Le tribunal de commerce a rendu une ordonnance de référé le 7 janvier 2026, statuant sur une demande de provision et de communication de pièces. Un apporteur d’affaires réclamait à son ancien partenaire commercial le paiement de commissions et la transmission de documents comptables. La société débitrice contestait l’existence et le montant de la créance, invoquant des désaccords sur la période de collaboration. Le juge des référés a constaté l’existence de contestations sérieuses et a dit n’y avoir lieu à référé. La question de droit portait sur l’application des articles 872 et 145 du code de procédure civile en présence d’une obligation contestée.
La première condition pour accorder une provision est l’absence de contestation sérieuse. Le juge relève que “les parties ne s’entendent pas sur la période de leur collaboration” (Motifs). Cette divergence factuelle empêche de caractériser une obligation non sérieusement contestable au sens de l’article 872. Le sens de cette décision est de rappeler que le référé provision n’est pas une procédure adaptée aux litiges complexes. Sa valeur est d’affirmer que l’existence d’un désaccord sur la durée du contrat constitue une contestation sérieuse. La portée est de renvoyer les parties à agir au fond pour trancher ce différend.

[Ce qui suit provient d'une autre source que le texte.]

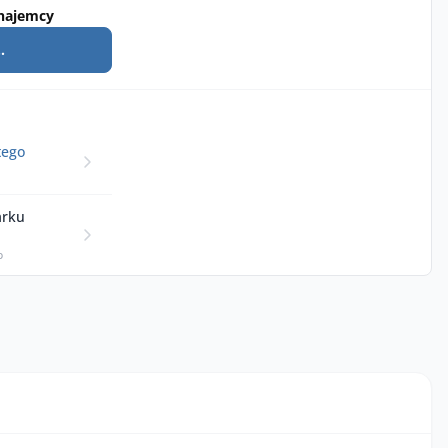
najemcy
.
tego
arku
p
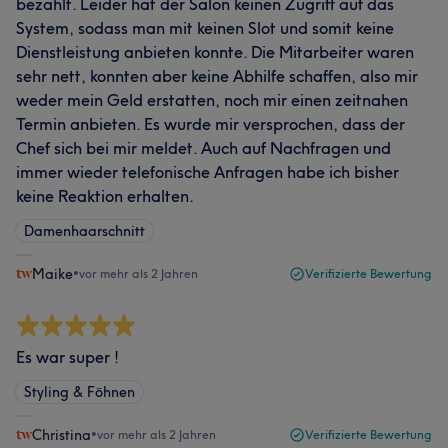
bezahlt. Leider hat der Salon keinen Zugriff auf das
System, sodass man mit keinen Slot und somit keine
Dienstleistung anbieten konnte. Die Mitarbeiter waren
sehr nett, konnten aber keine Abhilfe schaffen, also mir
weder mein Geld erstatten, noch mir einen zeitnahen
Termin anbieten. Es wurde mir versprochen, dass der
Chef sich bei mir meldet. Auch auf Nachfragen und
immer wieder telefonische Anfragen habe ich bisher
keine Reaktion erhalten.
Damenhaarschnitt
Maike
•
vor mehr als 2 Jahren
Verifizierte Bewertung
Es war super !
Styling & Föhnen
Christina
•
vor mehr als 2 Jahren
Verifizierte Bewertung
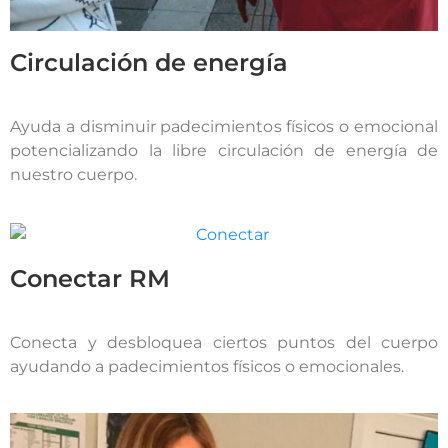
Circulación de energía
Ayuda a disminuir padecimientos físicos o emocional
potencializando la libre circulación de energía de
nuestro cuerpo.
Conectar RM
Conecta y desbloquea ciertos puntos del cuerpo
ayudando a padecimientos físicos o emocionales.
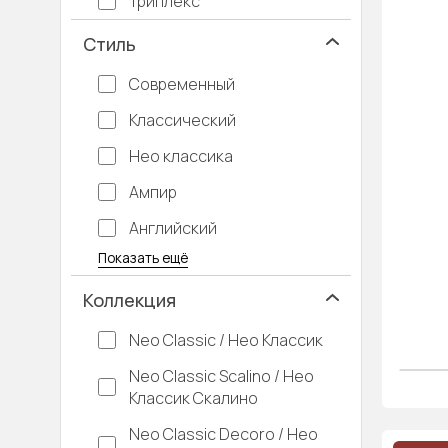
Триплекс
Стиль
Современный
Классический
Нео классика
Ампир
Английский
Багетные
Барокко
Кантри
Крашенные
Лофт
Модерн
Под старину
Прованс
Скандинавский
Современная классика
Хай-тек
Показать ещё
Коллекция
Neo Classic / Нео Классик
Neo Classic Scalino / Нео
Классик Скалино
Neo Classic Decoro / Нео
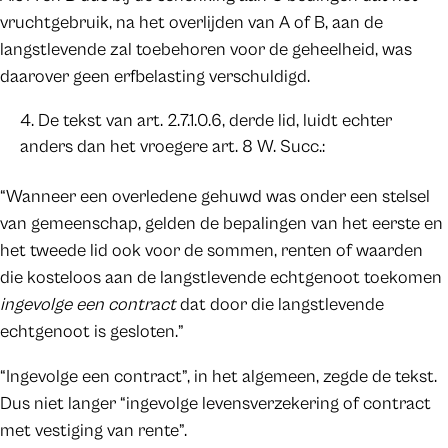
vruchtgebruik, na het overlijden van A of B, aan de
langstlevende zal toebehoren voor de geheelheid, was
daarover geen erfbelasting verschuldigd.
De tekst van art. 2.7.1.0.6, derde lid, luidt echter
anders dan het vroegere art. 8 W. Succ.:
“Wanneer een overledene gehuwd was onder een stelsel
van gemeenschap, gelden de bepalingen van het eerste en
het tweede lid ook voor de sommen, renten of waarden
die kosteloos aan de langstlevende echtgenoot toekomen
ingevolge een contract
dat door die langstlevende
echtgenoot is gesloten.”
“Ingevolge een contract”, in het algemeen, zegde de tekst.
Dus niet langer “ingevolge levensverzekering of contract
met vestiging van rente”.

La deuxième demande portait sur la communication de pièces sous astreinte sur le fondement de l’article 145. Le juge constate que “monsieur [O] [Z] ne démontre pas le motif légitime de conserver ou d’établir une preuve avant tout procès” (Motifs). En l’absence de motif légitime, la mesure d’instruction in futurum ne peut être ordonnée. Le sens de cette solution est de subordonner la mesure probatoire à un commencement de preuve du bien-fondé de l’action future. Sa valeur est de rappeler que l’article 145 n’est pas un outil de pêche aux informations. La portée est que le demandeur doit établir un lien crédible entre les pièces sollicitées et un litige potentiel.